━━━━━ Data provided

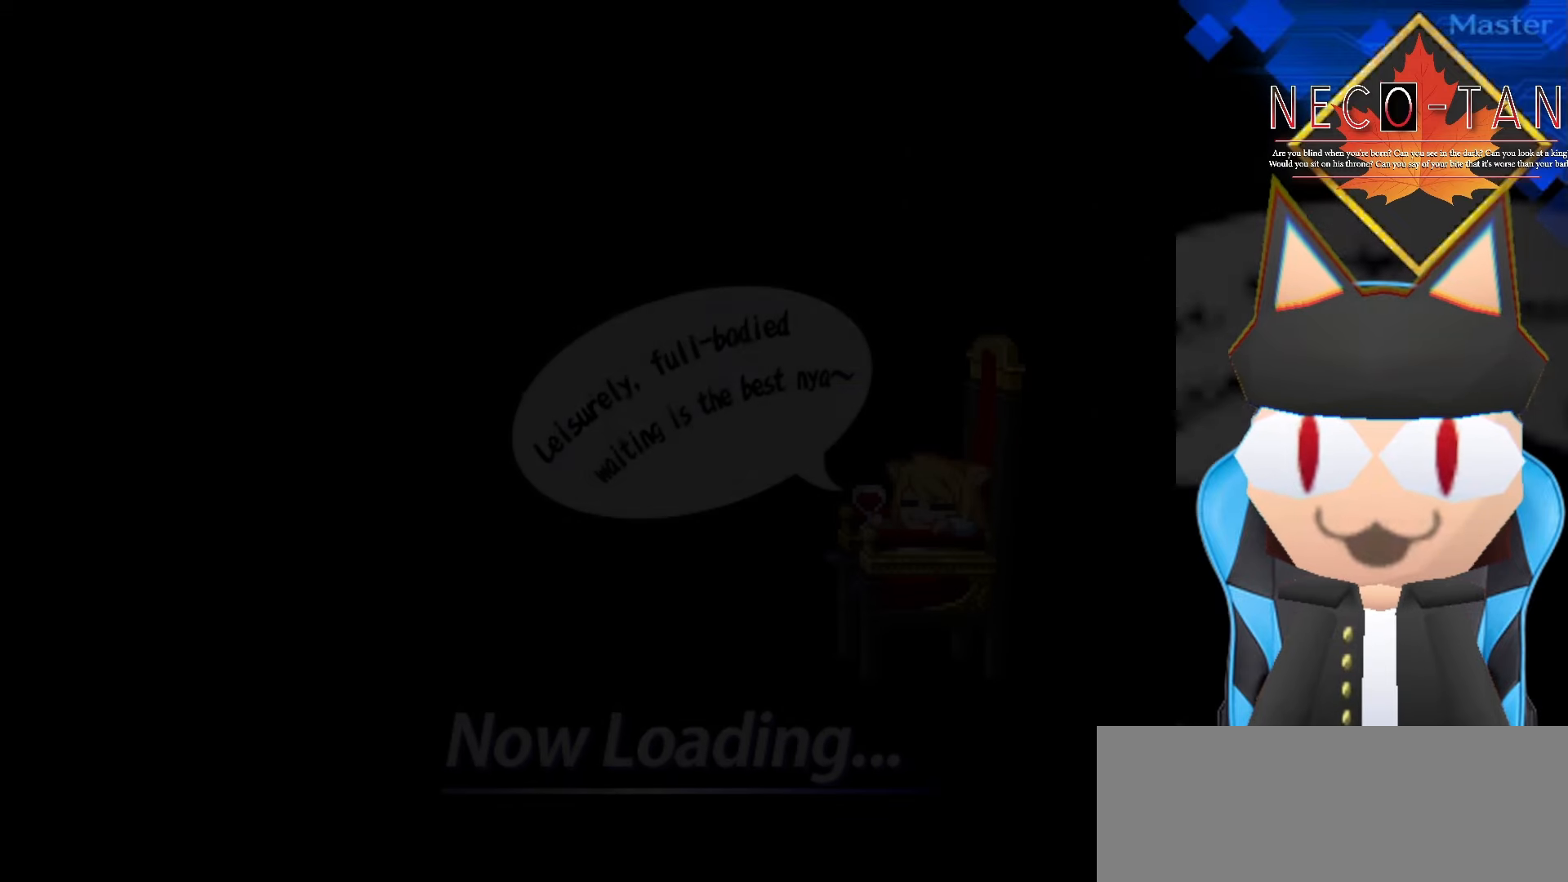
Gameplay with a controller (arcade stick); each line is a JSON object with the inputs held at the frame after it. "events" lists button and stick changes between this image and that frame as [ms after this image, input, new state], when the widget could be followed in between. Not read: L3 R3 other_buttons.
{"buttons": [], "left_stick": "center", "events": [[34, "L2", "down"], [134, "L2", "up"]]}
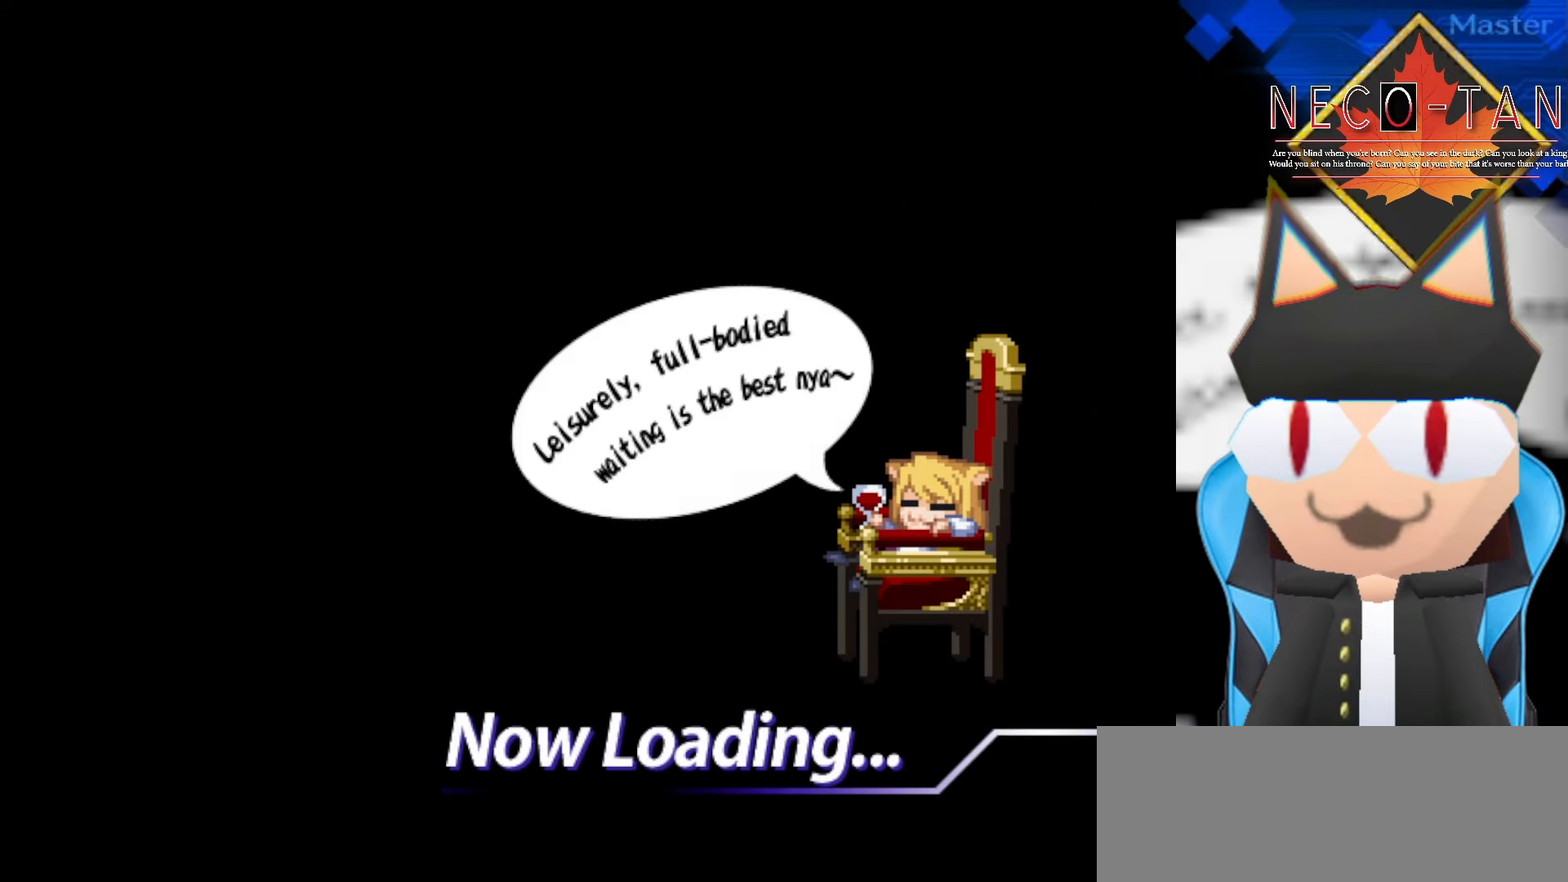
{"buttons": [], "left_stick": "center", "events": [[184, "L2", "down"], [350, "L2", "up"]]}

━━━━━━━━━━
━━━━━ Data provided

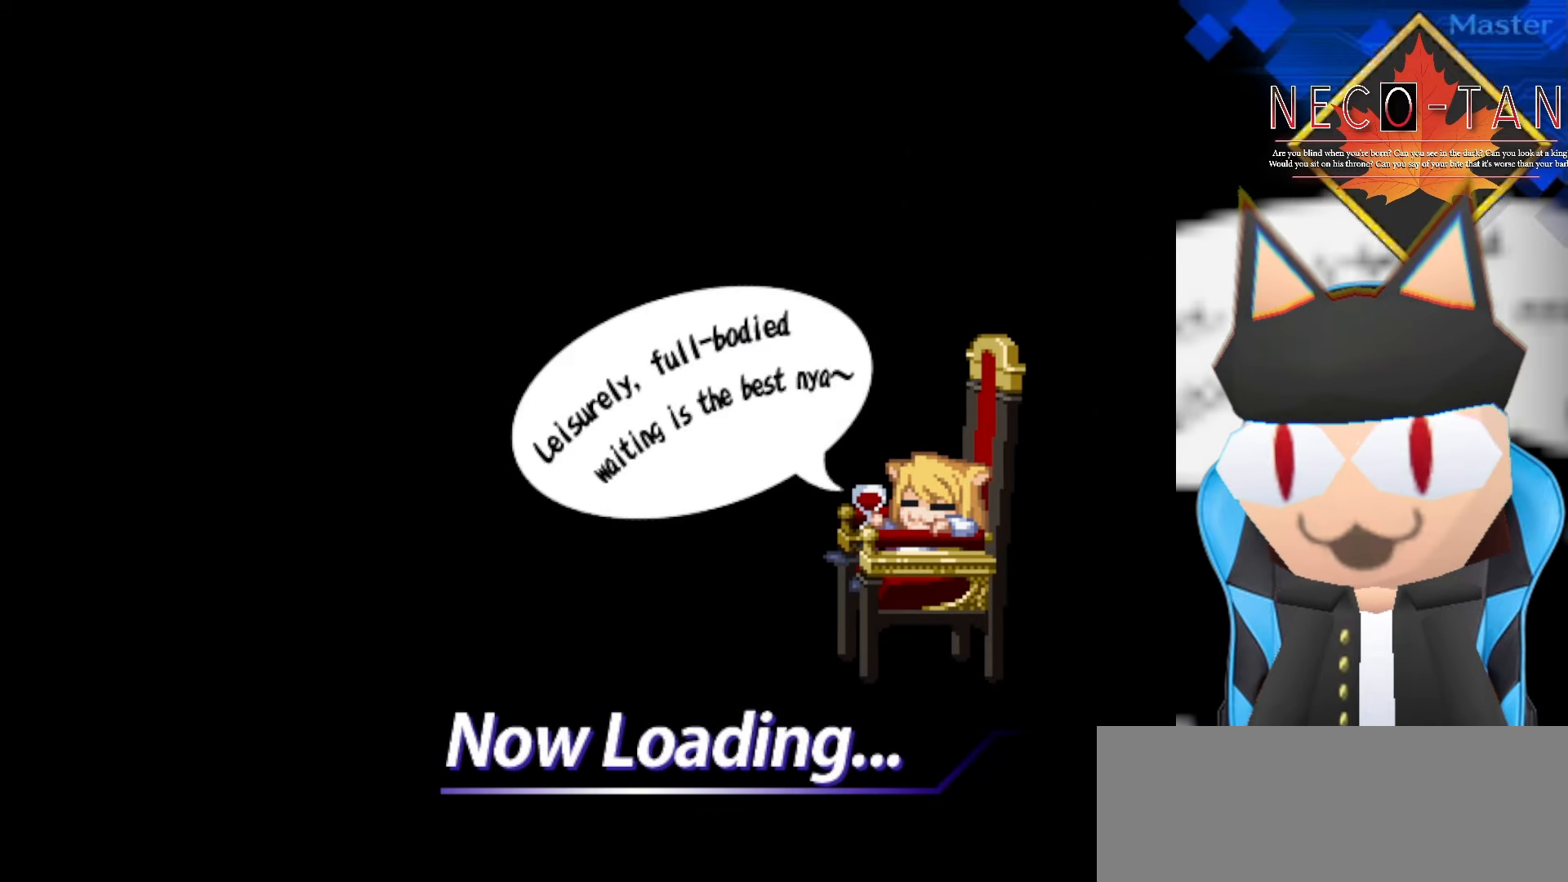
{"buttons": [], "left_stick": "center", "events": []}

━━━━━━━━━━
━━━━━ Data provided

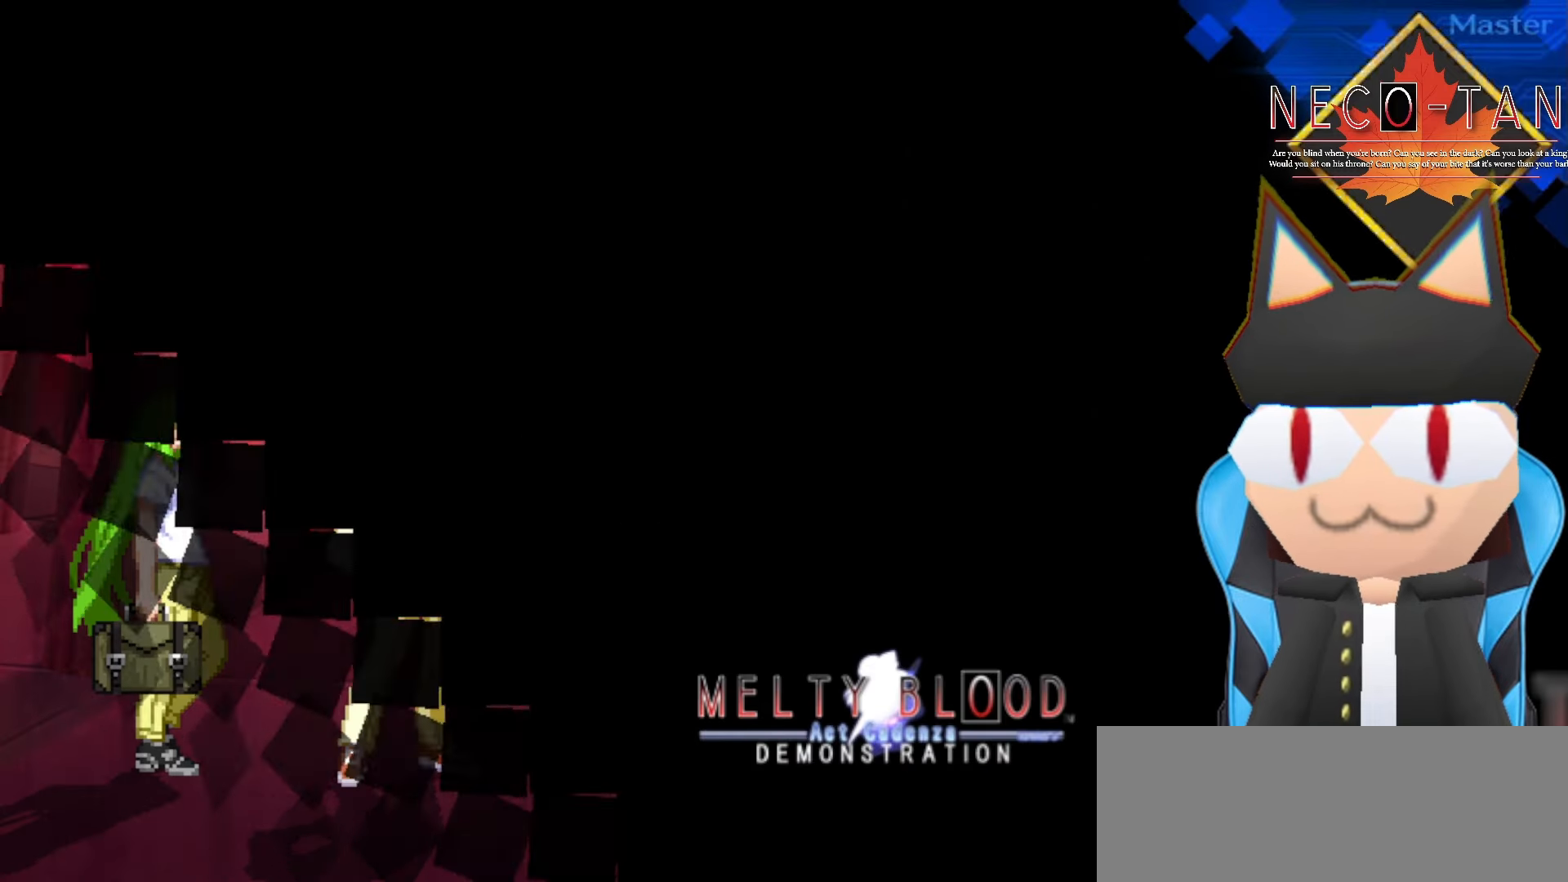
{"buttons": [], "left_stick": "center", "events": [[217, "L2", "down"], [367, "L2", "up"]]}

━━━━━━━━━━

For the word "down", return every line of the records that holds it.

Result:
{"buttons": [], "left_stick": "center", "events": [[34, "L2", "down"], [134, "L2", "up"]]}
{"buttons": [], "left_stick": "center", "events": [[184, "L2", "down"], [350, "L2", "up"]]}
{"buttons": [], "left_stick": "center", "events": [[217, "L2", "down"], [367, "L2", "up"]]}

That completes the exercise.